Source extract START

When Abbigail Taylor of Wichita found $68 on the ground at a church softball game this summer, she never considered spending it.
Not on candy.
Not on toys.
Not on a new bike or clothes or video games.
She and her parents turned the money over to church officials, figuring someone would reclaim their missing cash. When nobody did, 9-year-old Abbi, a fourth-grader at Chisholm Trail Elementary, got the money back and decided to spend it after all — on other children.
"Some parents pay so much on medical bills, they might not get a present" for their children for Christmas, Abbi said. "It would be devastating to have to tell a kid that Santa's not coming."
On Tuesday, after Abbi's $68 grew to more than $900 in contributions and donated toys, Abbi got to play Santa to young patients at Wesley Medical Center.
"I was so touched by Abbigail's generosity," said Jennifer Nolte, communications manager for Ronald McDonald House Charities of Wichita, which works with Wesley to serve hospitalized children and their families.
"During this Christmas season, it can be so much about getting," she said. "She's a true example of the Christmas spirit and of giving to others."
Inspired by Abbi's wish to buy toys for sick children, her parents, Kim and Doug, matched the original amount. Her grandparents kicked in another $68. So did her dad's boss at Fairbank Equipment.
Other people and businesses made donations as well, bringing Abbi's total to $450. Then Imagine That Toys, a Wichita toy store, pledged to double all donations toward the purchase of toys.
So Tuesday morning, Abbi and her 8-year-old sister, Jordan, went on a $900 shopping spree. In about an hour, they filled shopping bags with Legos, art supplies, stuffed toys, battery-operated voice changers —"The nurses are going to love that," Doug Taylor said, chuckling — and more, then delivered them to a playroom in Wesley's pediatric unit.

Source extract END

→ Parts of the exercise
1: In the toy donation story, rewrite the stretch from "Other people and" through "purchase of toys.", changing "double" to "triple".
2: According to the toy donation story, at which hospital did Abbi deliver the toys to young patients?
3: Pick up the story of Abbi's toy donation after its last sentence and continue it.

Excerpted data START

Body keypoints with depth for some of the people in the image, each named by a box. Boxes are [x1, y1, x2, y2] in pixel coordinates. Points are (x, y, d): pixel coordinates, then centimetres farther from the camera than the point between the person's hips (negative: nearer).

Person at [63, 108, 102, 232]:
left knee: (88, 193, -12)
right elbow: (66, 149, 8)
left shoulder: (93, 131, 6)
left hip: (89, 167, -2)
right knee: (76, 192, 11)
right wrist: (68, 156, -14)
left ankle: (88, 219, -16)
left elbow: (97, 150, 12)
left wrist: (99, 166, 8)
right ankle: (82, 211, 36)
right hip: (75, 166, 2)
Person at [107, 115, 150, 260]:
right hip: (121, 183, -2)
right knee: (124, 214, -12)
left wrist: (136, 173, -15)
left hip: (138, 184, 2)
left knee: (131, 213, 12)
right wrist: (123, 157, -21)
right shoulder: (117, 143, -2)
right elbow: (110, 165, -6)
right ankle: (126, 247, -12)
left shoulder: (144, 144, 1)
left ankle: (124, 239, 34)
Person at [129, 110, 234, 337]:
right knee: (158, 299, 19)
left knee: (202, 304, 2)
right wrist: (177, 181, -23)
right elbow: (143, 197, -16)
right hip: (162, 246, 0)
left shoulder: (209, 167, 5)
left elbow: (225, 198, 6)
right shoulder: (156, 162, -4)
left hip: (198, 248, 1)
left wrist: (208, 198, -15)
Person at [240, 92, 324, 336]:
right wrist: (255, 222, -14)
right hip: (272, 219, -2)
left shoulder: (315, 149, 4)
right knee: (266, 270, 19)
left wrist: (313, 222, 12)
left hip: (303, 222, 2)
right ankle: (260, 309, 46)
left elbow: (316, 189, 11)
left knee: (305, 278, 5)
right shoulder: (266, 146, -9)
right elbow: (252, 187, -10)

Excerpted data END
Excerpted data START

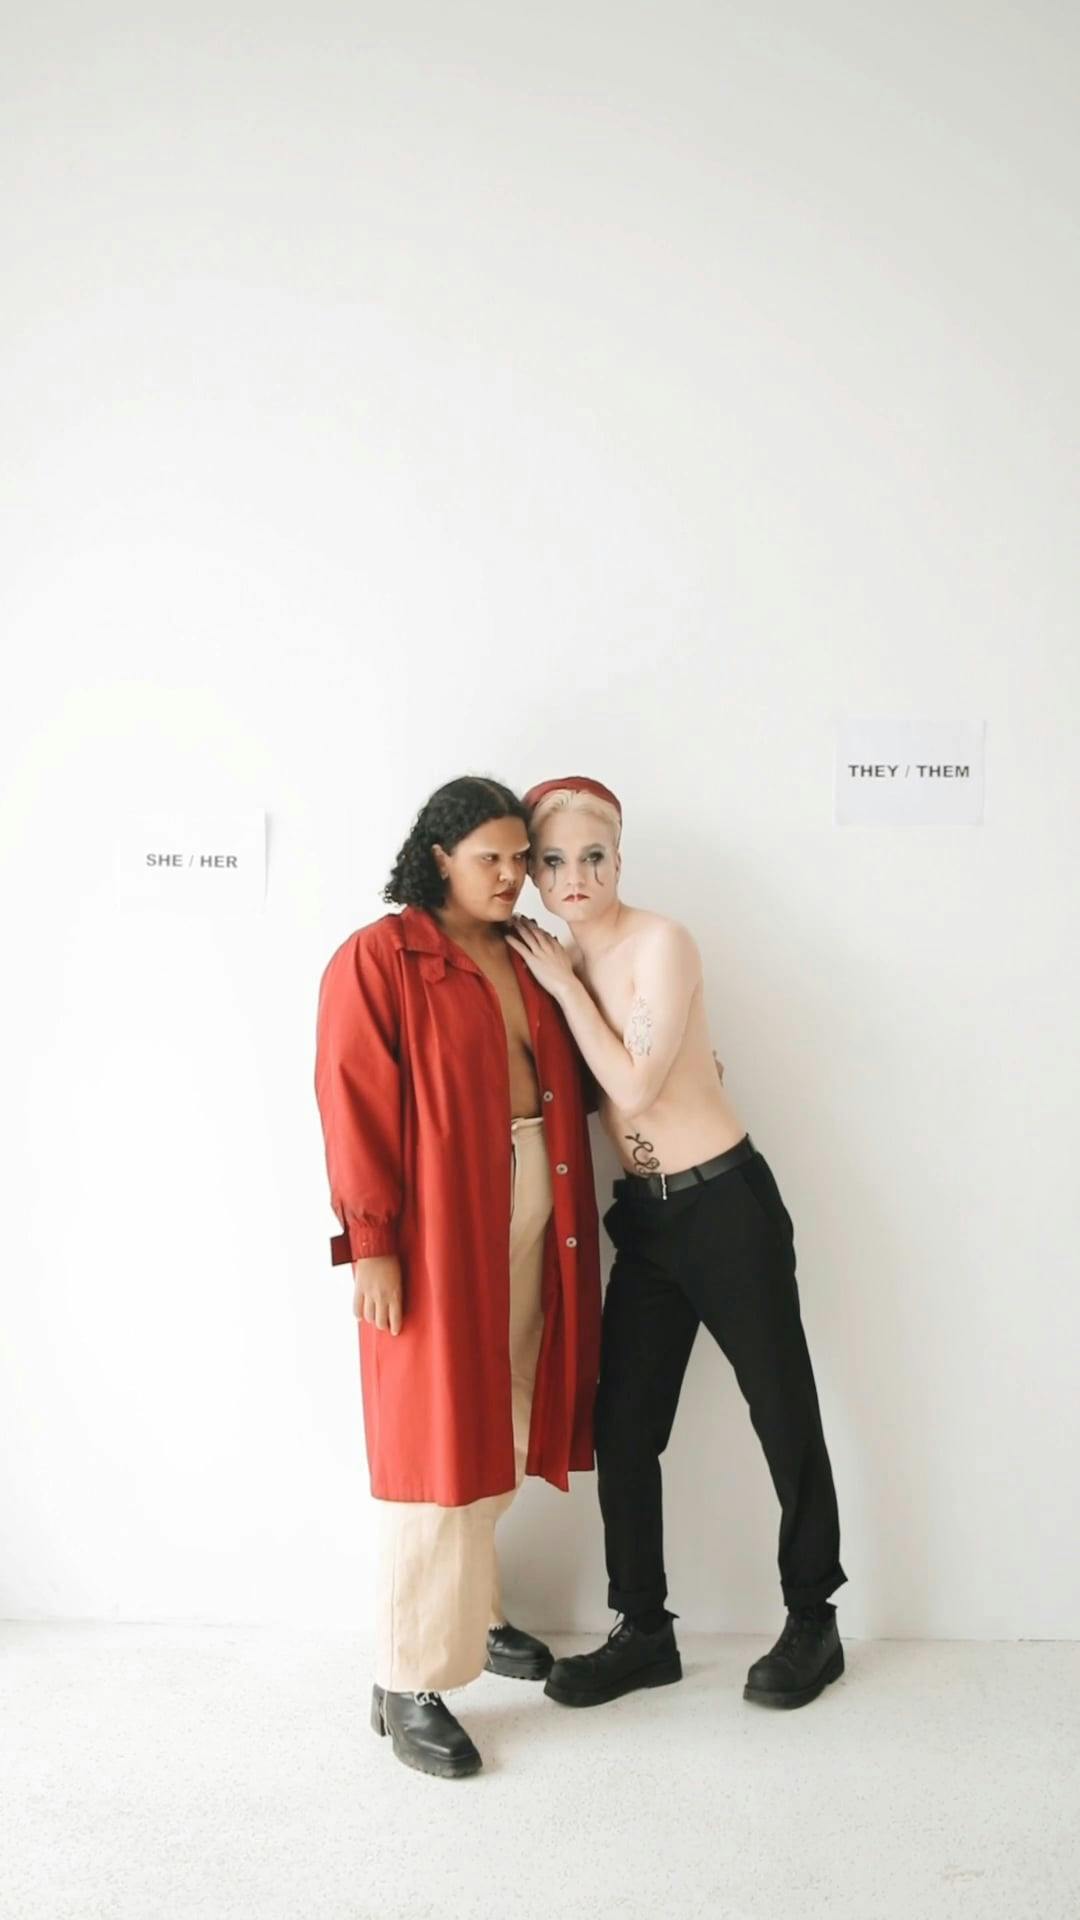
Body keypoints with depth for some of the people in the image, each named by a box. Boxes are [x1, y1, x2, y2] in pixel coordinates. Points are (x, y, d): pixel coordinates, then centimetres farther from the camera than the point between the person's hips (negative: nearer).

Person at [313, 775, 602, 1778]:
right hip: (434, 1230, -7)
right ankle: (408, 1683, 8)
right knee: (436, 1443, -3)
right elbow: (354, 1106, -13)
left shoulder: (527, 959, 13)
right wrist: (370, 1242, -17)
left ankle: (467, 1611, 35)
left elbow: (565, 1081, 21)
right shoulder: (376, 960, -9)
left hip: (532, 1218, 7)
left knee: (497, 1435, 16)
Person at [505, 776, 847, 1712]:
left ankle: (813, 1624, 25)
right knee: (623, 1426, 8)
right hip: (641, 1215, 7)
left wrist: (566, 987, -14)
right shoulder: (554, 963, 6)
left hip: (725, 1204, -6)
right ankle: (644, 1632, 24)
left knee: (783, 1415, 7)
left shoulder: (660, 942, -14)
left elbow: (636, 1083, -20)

Excerpted data END

→ Answer section
1:
Other people and businesses made donations as well, bringing Abbi's total to $450. Then Imagine That Toys, a Wichita toy store, pledged to triple all donations toward the purchase of toys.

2: Wesley Medical Center.

3:
J.C. Delamore, a 6-year-old boy with leukemia who was hospitalized with pneumonia, got Abbi's first gift: a colorful plastic sphere that folds and expands like a geodesic dome.
The boy smiled, folding and unfolding the sphere, at times climbing inside of it or putting it on his head.
"Look," said his mother, Angie, smiling beneath her surgical mask. "You're a porcupine!"
Abbi and Jordan continued to hand out bags of toys — a tub of Legos for 5-year-old Damien Billington, a coloring book and pencils for Kaiden James, that voice changer machine for Kiandon Kirk.
"Voice changer!" said Syri Tegethoff, a patient activity specialist who was monitoring the playroom. "I don't know if I like you any more, Abbi."
So Abbi's dad was right. But everyone was smiling, including Tegethoff, who swiftly opened the gadget and installed batteries. Kiandon handed it to his mom, who said his name over and over with her new robotic voice.
Abbi said inspiring others, collecting money and delivering toys to the hospital "made my Christmas wish come true."
"This was the best Christmas present ever," she said.